(Source records)
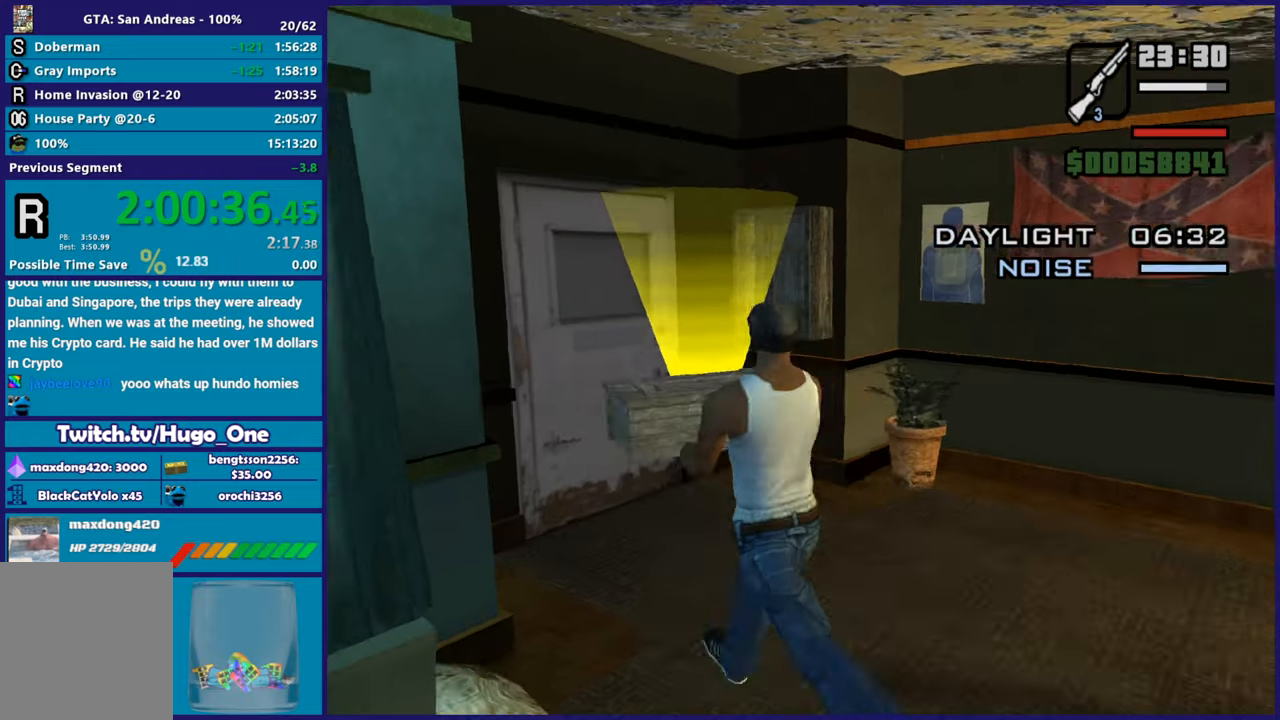
{"buttons": [], "left_stick": "up-right", "right_stick": "center", "events": [[50, "A", "up"], [117, "A", "down"], [150, "left_stick", "up"], [233, "A", "up"], [317, "A", "down"], [383, "left_stick", "up-right"], [434, "A", "up"]]}
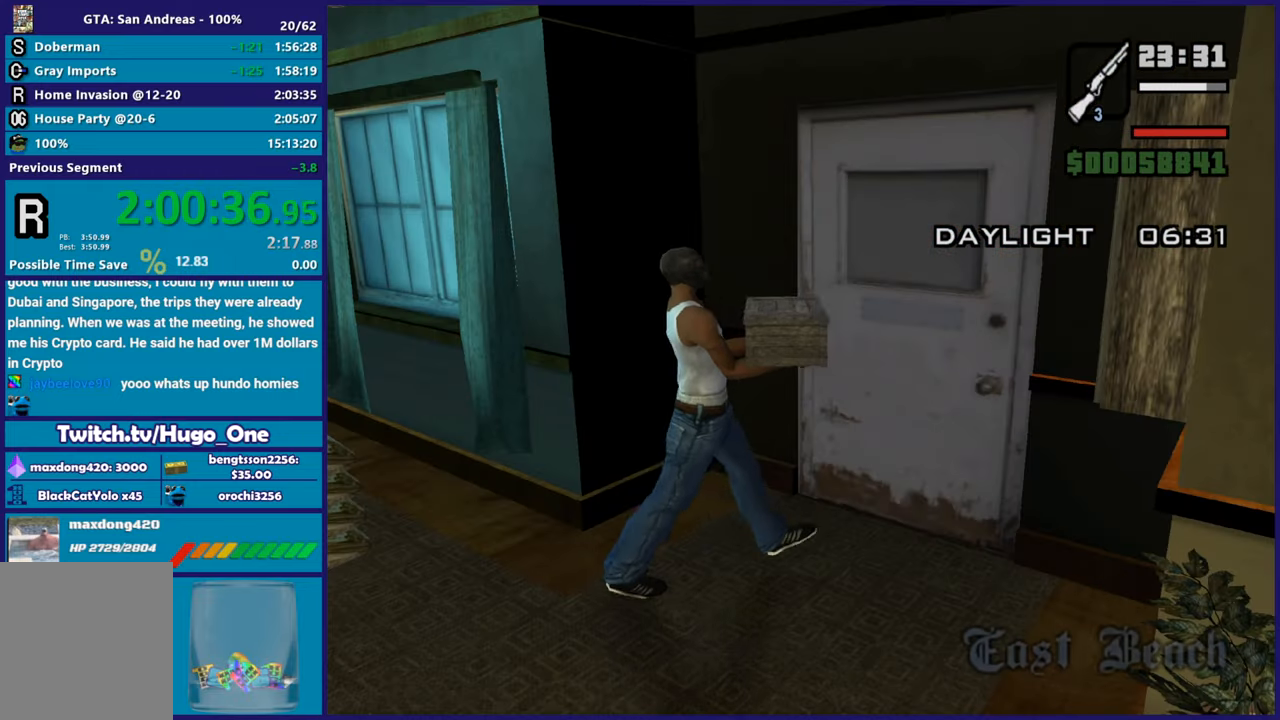
{"buttons": ["A"], "left_stick": "center", "right_stick": "center", "events": [[17, "A", "down"], [84, "left_stick", "center"], [150, "A", "up"], [217, "A", "down"], [317, "A", "up"], [417, "A", "down"]]}
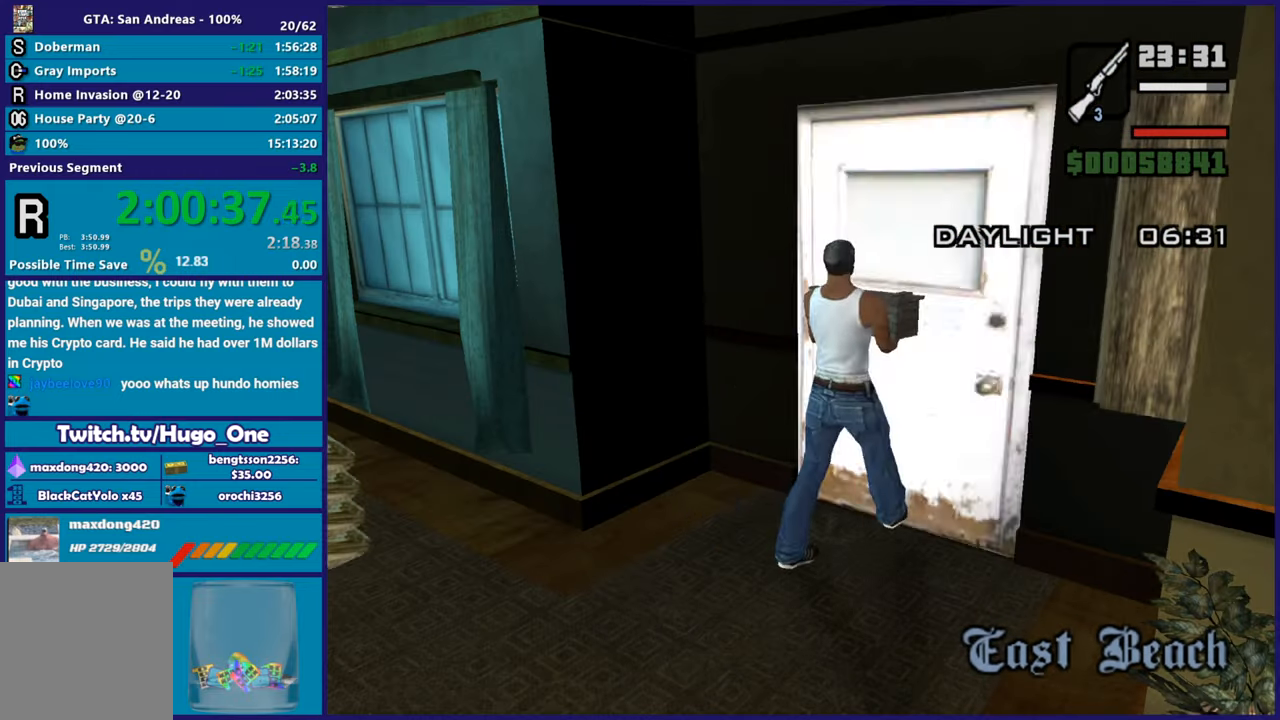
{"buttons": [], "left_stick": "center", "right_stick": "center", "events": [[33, "A", "up"], [117, "A", "down"], [267, "A", "up"]]}
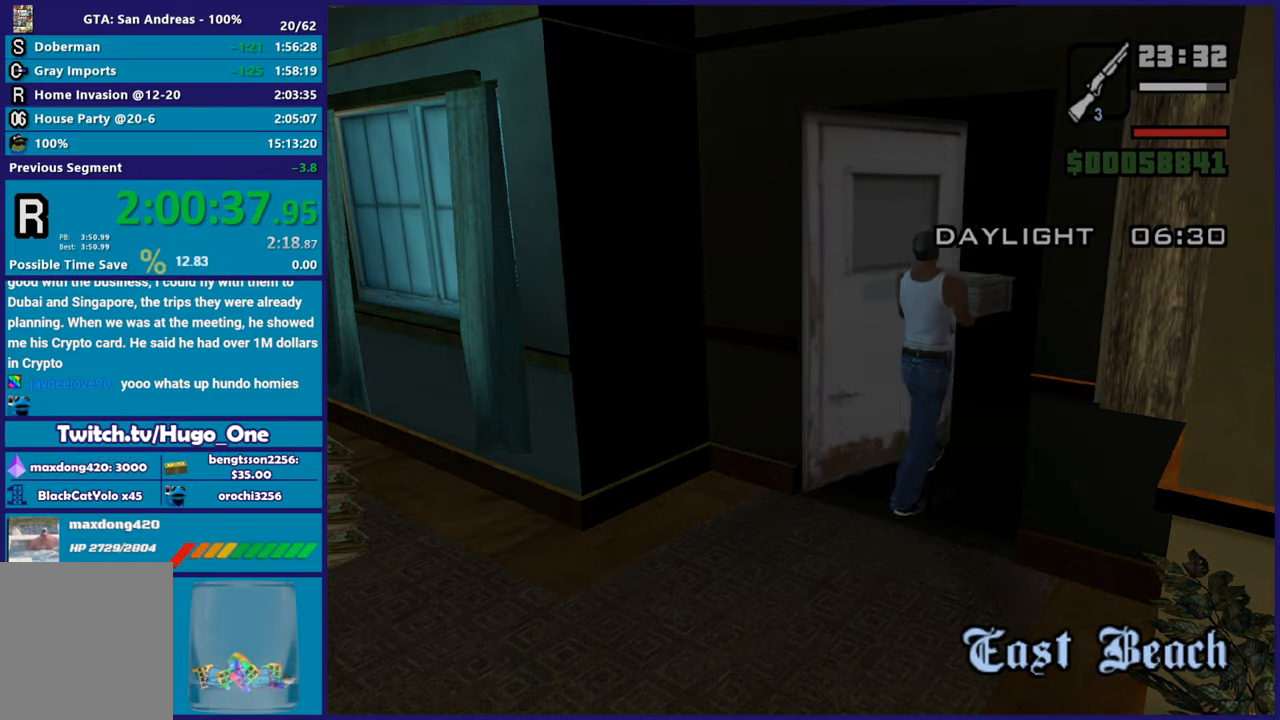
{"buttons": ["A"], "left_stick": "center", "right_stick": "center", "events": [[17, "A", "down"], [134, "A", "up"], [251, "A", "down"], [384, "A", "up"], [434, "A", "down"]]}
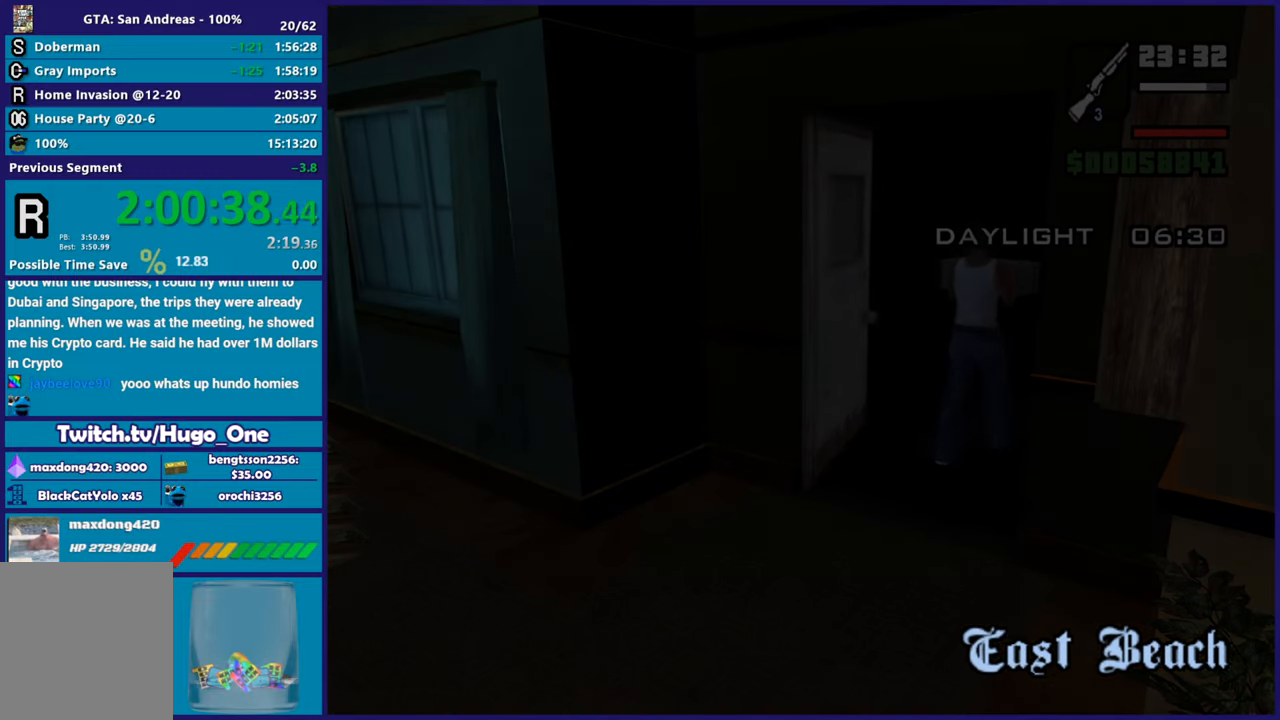
{"buttons": ["A"], "left_stick": "up", "right_stick": "center", "events": [[100, "A", "up"], [150, "A", "down"], [283, "A", "up"], [350, "left_stick", "up"], [400, "A", "down"]]}
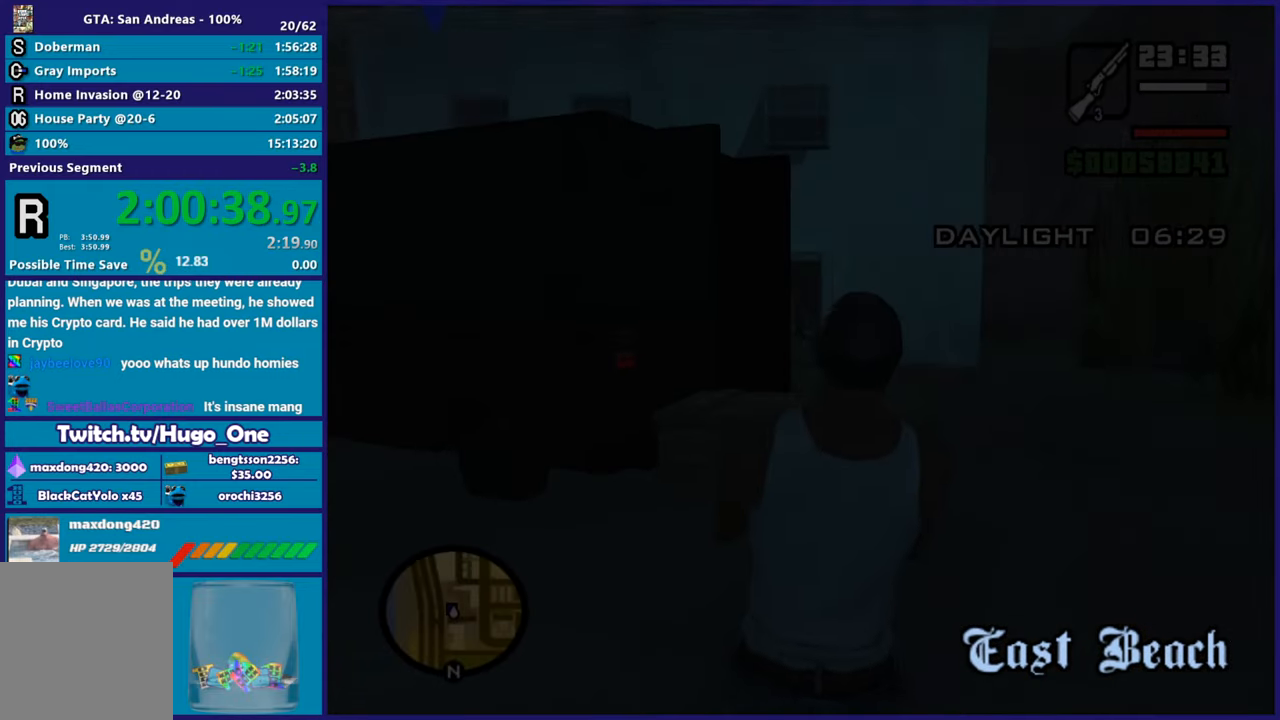
{"buttons": [], "left_stick": "up", "right_stick": "center", "events": [[17, "A", "up"], [117, "A", "down"], [234, "A", "up"], [317, "A", "down"], [434, "A", "up"]]}
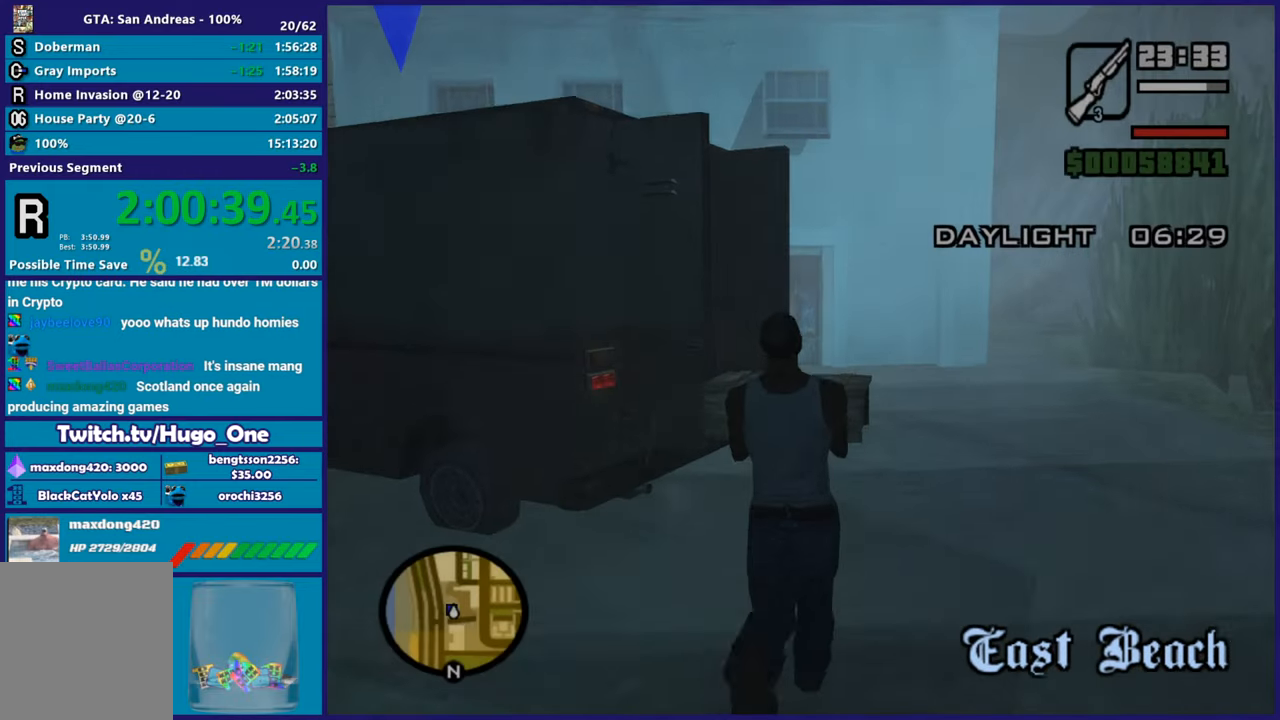
{"buttons": ["Y"], "left_stick": "up", "right_stick": "center", "events": [[16, "left_stick", "up-left"], [217, "Y", "down"], [300, "left_stick", "up"], [367, "Y", "up"], [400, "Y", "down"]]}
(End Source records)
Try it: What's needed is an exact retyping of the records, pictures excluded.

Written response:
{"buttons": [], "left_stick": "up-right", "right_stick": "center", "events": [[50, "A", "up"], [117, "A", "down"], [150, "left_stick", "up"], [233, "A", "up"], [317, "A", "down"], [383, "left_stick", "up-right"], [434, "A", "up"]]}
{"buttons": ["A"], "left_stick": "center", "right_stick": "center", "events": [[17, "A", "down"], [84, "left_stick", "center"], [150, "A", "up"], [217, "A", "down"], [317, "A", "up"], [417, "A", "down"]]}
{"buttons": [], "left_stick": "center", "right_stick": "center", "events": [[33, "A", "up"], [117, "A", "down"], [267, "A", "up"]]}
{"buttons": ["A"], "left_stick": "center", "right_stick": "center", "events": [[17, "A", "down"], [134, "A", "up"], [251, "A", "down"], [384, "A", "up"], [434, "A", "down"]]}
{"buttons": ["A"], "left_stick": "up", "right_stick": "center", "events": [[100, "A", "up"], [150, "A", "down"], [283, "A", "up"], [350, "left_stick", "up"], [400, "A", "down"]]}
{"buttons": [], "left_stick": "up", "right_stick": "center", "events": [[17, "A", "up"], [117, "A", "down"], [234, "A", "up"], [317, "A", "down"], [434, "A", "up"]]}
{"buttons": ["Y"], "left_stick": "up", "right_stick": "center", "events": [[16, "left_stick", "up-left"], [217, "Y", "down"], [300, "left_stick", "up"], [367, "Y", "up"], [400, "Y", "down"]]}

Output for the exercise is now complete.